Promoted by CEO Satya Nadella after just one year at Microsoft, Jacob Andreou is tasked with revitalizing Copilot by unifying teams, streamlining products, and building a new AI super app to boost adoption and competitiveness.

  • Jacob Andreou promoted to lead Copilot after one year at Microsoft
  • Merged consumer and enterprise teams, cut redundant products
  • Developing a Copilot super app integrating chat, coding, and Autopilot

What happened

In March, Satya Nadella appointed Jacob Andreou, a 33-year-old exec formerly with Snap, as Executive Vice President in charge of Microsoft’s Copilot effort. Andreou now oversees a massive team exceeding 11,000 employees working on AI-powered productivity tools. Upon taking the helm, he merged consumer and enterprise Copilot groups, eliminated duplicated product lines, and embarked on creating a unified super app experience combining chat interfaces, coding functionalities, and a novel agentic workflow dubbed Autopilot.

Andreou is hands-on in development, having built the AI agent Copilot Tasks himself within two months. His rapid pace and technical involvement impressed Nadella, who restructured Microsoft’s leadership this year to favor startup-style engineering squads, enabling faster iterations. This reshuffle also allowed DeepMind co-founder Mustafa Suleyman to focus on proprietary AI model development while working in parallel but separate organizational structures with Andreou.

Why it matters

Copilot currently faces significant headwinds with adoption: only about 4.5% of Microsoft 365’s 450 million users pay for the AI-enhanced features, and the free consumer version significantly trails competitors like ChatGPT. Microsoft’s stock has declined notably over the past year as investors question the return on its substantial AI investments and dependence on OpenAI technology.
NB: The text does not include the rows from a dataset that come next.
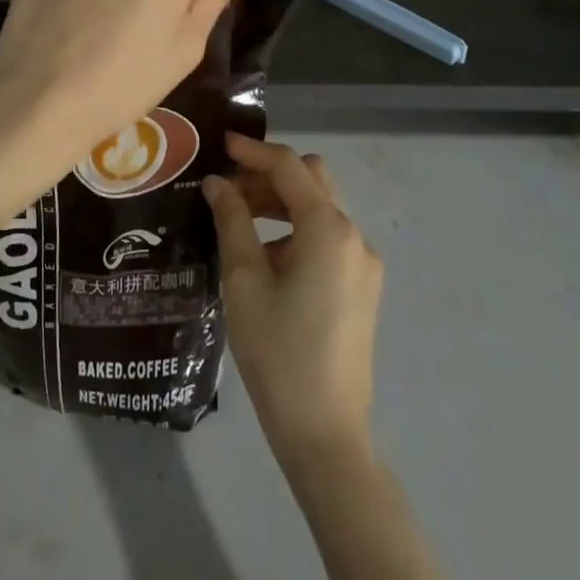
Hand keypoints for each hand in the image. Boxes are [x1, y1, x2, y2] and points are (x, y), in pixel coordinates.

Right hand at [204, 134, 382, 462]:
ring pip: (321, 207)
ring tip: (238, 217)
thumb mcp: (244, 280)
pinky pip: (328, 238)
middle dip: (269, 174)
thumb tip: (217, 183)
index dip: (253, 151)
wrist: (326, 435)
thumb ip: (232, 221)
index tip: (221, 144)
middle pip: (311, 179)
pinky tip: (265, 254)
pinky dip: (297, 228)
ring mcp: (363, 263)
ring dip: (282, 201)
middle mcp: (354, 236)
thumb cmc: (278, 353)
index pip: (289, 167)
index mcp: (328, 229)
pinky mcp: (362, 287)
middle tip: (228, 187)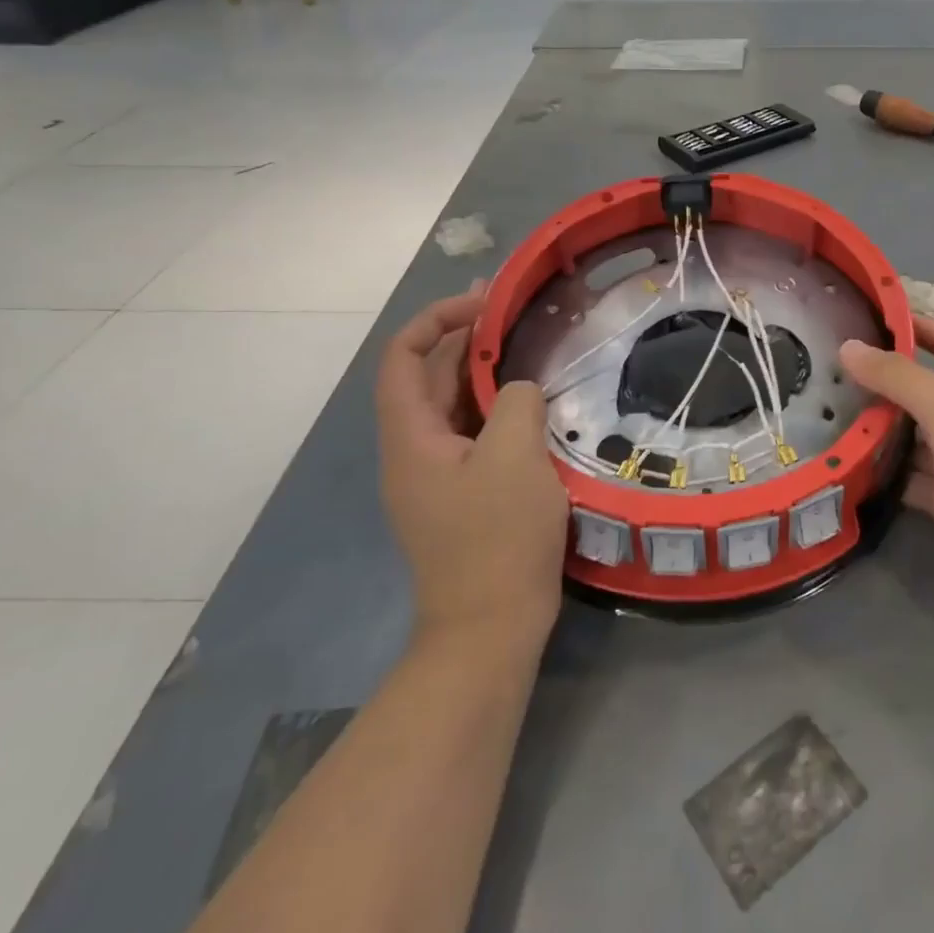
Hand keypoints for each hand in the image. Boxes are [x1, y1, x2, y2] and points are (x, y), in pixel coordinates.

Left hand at [376, 286, 568, 640]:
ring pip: (452, 406)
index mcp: (411, 438)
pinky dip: (494, 407)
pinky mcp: (461, 495)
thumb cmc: (498, 538)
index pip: (404, 357)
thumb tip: (518, 391)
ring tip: (524, 348)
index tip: (485, 304)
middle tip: (510, 312)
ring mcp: (436, 476)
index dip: (437, 319)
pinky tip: (530, 403)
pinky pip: (471, 434)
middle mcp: (413, 451)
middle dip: (463, 339)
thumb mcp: (515, 457)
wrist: (490, 628)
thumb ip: (516, 403)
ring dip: (482, 372)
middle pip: (427, 377)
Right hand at [840, 317, 933, 620]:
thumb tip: (848, 345)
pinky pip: (919, 486)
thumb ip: (897, 376)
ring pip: (918, 443)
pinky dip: (891, 481)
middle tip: (831, 381)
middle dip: (884, 386)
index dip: (915, 325)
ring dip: (882, 436)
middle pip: (925, 394)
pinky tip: (854, 477)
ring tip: (830, 427)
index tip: (870, 317)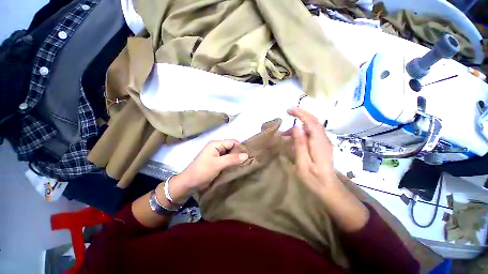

Andreou’s task is to accelerate Copilot’s product maturation and appeal by introducing consumption-based pricing, simplifying user experience, and launching Copilot Cowork to compete with Anthropic’s Claude. However, some employees express concerns about workplace pressure and compliance risks due to the aggressive pace. Analysts remain skeptical until Andreou proves he can drive durable revenue growth and solidify Microsoft’s position in the highly competitive AI productivity market.

What to watch next

By the end of summer, Microsoft plans to release the Copilot super app allowing users seamless switching between personal and enterprise accounts. This integrated interface aims to enhance user engagement and streamline workflows by consolidating chat, coding, and autonomous task capabilities in one platform.

Additionally, Copilot Cowork may soon incorporate open-source models like DeepSeek to diversify AI functionality. Meanwhile, Nadella has cautioned against industry reliance on a handful of AI providers, signaling potential strategic shifts that could impact Copilot’s AI sourcing and development. Observers will watch closely how Andreou balances speed, quality, and trust to shape the future of Microsoft's AI productivity offerings.